65 Buick use screws to hold the vacuum booster together, could replace the diaphragm for a couple of bucks, but because it was this way never had problems with it, even after 330K miles. But goodbye to screws, crimped now and throwaway, just one tiny crack in that diaphragm can be the problem, but still can be leak tested. Have to buy a new one if it is.


----------



## tonynaia (Apr 25, 2017)

NickD said:


> That vacuum switch on switches on when the intake manifold drops below about 6"/Hg and only works when the engine is running. Not only switches on the vacuum pump, but switches the power brake booster vacuum from the intake manifold to the vacuum pump.
> 
> Vacuum switch can be bench tested with a 12V power supply and a hand operated vacuum pump. When deenergized the line to the intake manifold should be completely opened, and the line to the pump, completely blocked. Just the opposite when energized.
> 
> ...


Interesting. I wonder if that changed from the 2012 to the 2013, when the switch went from 2 wire to 3. Because the 2012 Cruze will definitely turn the vacuum pump on with the engine off. At least, according to the YouTube videos I've seen about this. Don't have another Cruze to test my theory on. 

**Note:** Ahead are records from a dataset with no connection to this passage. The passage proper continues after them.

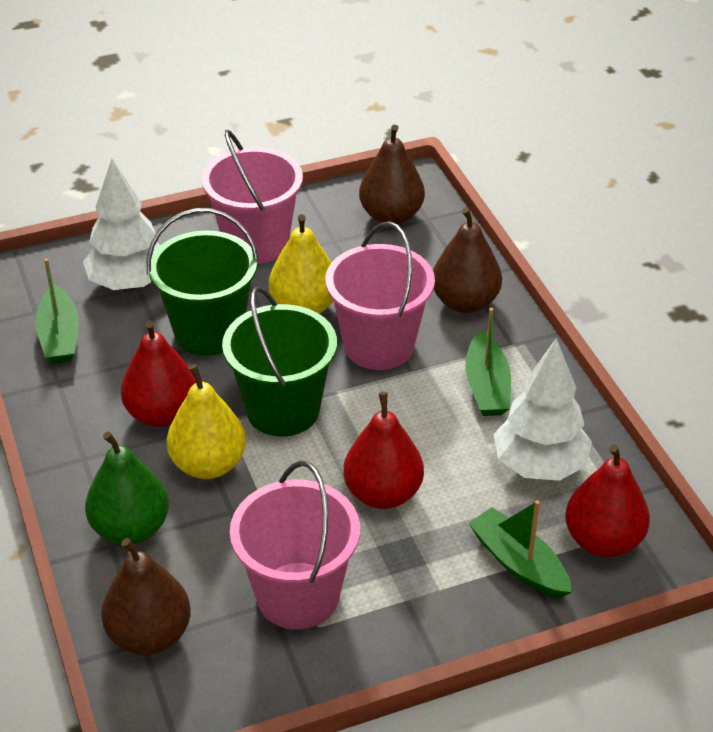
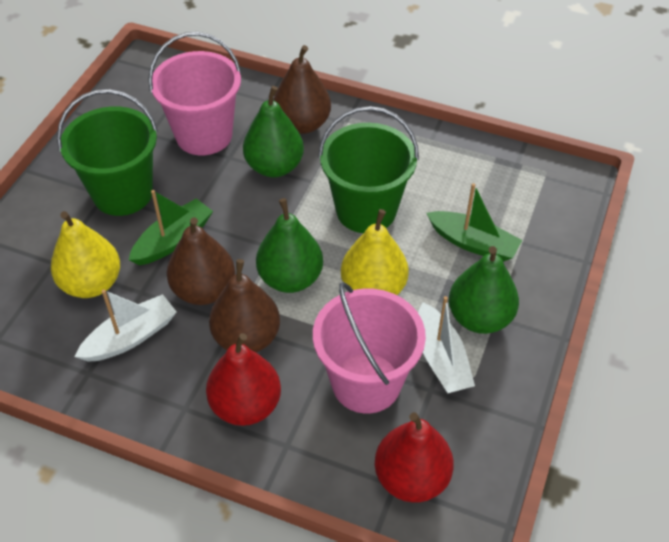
green boat: [35,258,79,364] [465,308,511,416] [468,500,572,598] = 3 -> [129,190,213,265] [426,183,522,262] = 2
green pear: [85,431,169,544] = 1 -> [243,86,304,177] [256,198,323,293] [449,246,519,334] = 3
pink bucket: [202,130,303,264] [230,461,360,630] [325,221,435,370] = 3 -> [148,32,241,155] [313,282,426,414] = 2
red pear: [121,320,196,427] [343,392,424,509] [565,444,650,557] = 3 -> [206,333,281,426] [375,412,454,503] = 2
white boat: none = 0 -> [75,289,176,362] [418,296,475,393] = 2
white tree: [83,159,160,290] [494,338,592,481] = 2 -> none = 0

Also, 65 Buick? Nice. We have a 62 Buick Invicta and 63 Buick Riviera.


----------



## jblackburn (Apr 14, 2012)

tonynaia said:


> Interesting. I wonder if that changed from the 2012 to the 2013, when the switch went from 2 wire to 3. Because the 2012 Cruze will definitely turn the vacuum pump on with the engine off. At least, according to the YouTube videos I've seen about this. Don't have another Cruze to test my theory on.
> 
> Also, 65 Buick? Nice. We have a 62 Buick Invicta and 63 Buick Riviera.


Yeah, my 12 did. Hmm.


----------



## NickD (Dec 10, 2011)

Way off topic, could toss in my 33 Buick, brakes were all mechanical, or my 41 Buick, was a dream car with Saginaw ball bearing steering, almost as good as power, hydraulic brakes, only one piston the the master cylinder. But the drum brakes used a mechanical forward action to help them grip so really not that much foot pressure was required. But you really had to hit that brake pedal hard when backing up.

Picked up that 33 for 50 bucks, steep for a ten buck car, but only had 16K miles on it. Didn't keep it very long, lacked two creature features like a radio and a heater. 

41 was a dream car, easily would do 110 mph, don't ask me how I know this, forgot, with both a radio and a heater, was in the really high 100 buck class. Forgive me about thinking about the good old days. Repairs were also simple.


----------



## Krookethalo1 (Sep 30, 2021)

tonynaia said:


> I have had some success tonight! The pump will run under certain conditions.
> 
> I bench tested the old pump again and confirmed it is dead. I then tried pumping the brakes with the engine off but the key on, and I couldn't get voltage through the relay*.
> 
> ...


----------



## tonynaia (Apr 25, 2017)

This is how I left the vacuum pump. The new pump worked with the engine running. I sold the car 15 months ago, so I probably won't be of much help at this point.


----------